High Accretion Rate during Class 0 Phase due to External Trigger

Recent observations indicate that some class 0 sources have orders of magnitude higher accretion rates than those of class I. We investigated the conditions for the high accretion rates of some class 0 sources by numerical calculations, modelling an external trigger. For no external trigger, we find that the maximum value of the accretion rate is determined by the ratio $\alpha$ of the gravitational energy to the thermal one within a flat inner region of the cloud core. The accretion rate reaches $\sim 10^{-4} M_{\sun} yr^{-1}$ if the cloud core has $ \alpha > 2$. For an external trigger we find that the maximum value of the accretion rate is proportional to the momentum given to the cloud core.
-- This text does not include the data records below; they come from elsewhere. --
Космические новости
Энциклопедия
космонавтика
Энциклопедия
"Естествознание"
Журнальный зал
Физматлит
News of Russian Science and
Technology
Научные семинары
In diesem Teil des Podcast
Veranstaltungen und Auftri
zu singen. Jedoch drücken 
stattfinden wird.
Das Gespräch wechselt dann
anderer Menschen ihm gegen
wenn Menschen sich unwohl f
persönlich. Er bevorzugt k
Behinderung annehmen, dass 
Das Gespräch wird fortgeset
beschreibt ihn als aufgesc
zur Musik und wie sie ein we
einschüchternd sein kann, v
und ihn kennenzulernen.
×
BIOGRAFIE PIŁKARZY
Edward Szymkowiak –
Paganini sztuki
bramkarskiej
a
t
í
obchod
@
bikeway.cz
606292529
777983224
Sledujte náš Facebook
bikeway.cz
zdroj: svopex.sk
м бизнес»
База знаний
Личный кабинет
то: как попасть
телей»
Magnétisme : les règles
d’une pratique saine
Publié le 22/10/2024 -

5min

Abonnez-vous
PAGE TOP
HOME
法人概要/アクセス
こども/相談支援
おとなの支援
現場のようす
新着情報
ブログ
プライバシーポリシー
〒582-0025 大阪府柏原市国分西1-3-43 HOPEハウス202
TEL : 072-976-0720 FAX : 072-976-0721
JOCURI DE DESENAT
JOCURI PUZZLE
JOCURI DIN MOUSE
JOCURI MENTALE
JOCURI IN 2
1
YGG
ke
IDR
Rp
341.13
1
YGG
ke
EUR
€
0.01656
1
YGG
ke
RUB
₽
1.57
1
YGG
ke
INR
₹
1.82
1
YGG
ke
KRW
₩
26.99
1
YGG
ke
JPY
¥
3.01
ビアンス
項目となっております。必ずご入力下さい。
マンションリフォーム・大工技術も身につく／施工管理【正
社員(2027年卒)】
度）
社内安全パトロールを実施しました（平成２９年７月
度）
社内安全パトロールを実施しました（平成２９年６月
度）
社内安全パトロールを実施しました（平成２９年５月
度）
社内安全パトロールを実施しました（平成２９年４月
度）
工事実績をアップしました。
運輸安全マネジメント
The accretion rate reaches $ > 10^{-4} M_{\sun} yr^{-1}$ with a momentum of $\sim 0.1 M_{\sun} km s^{-1}$ when the initial central density of the cloud core is $\sim 10^{-18} g cm^{-3}$. A comparison between recent observational results for prestellar cores and our no triggered collapse model indicates that the flat inner regions of typical prestellar cores are not large enough to cause accretion rates of $\sim 10^{-4} M_{\sun} yr^{-1}$. Our results show that the triggered collapse of the cloud core is more preferable for the origin of the high accretion rates of class 0 sources than no triggered collapse.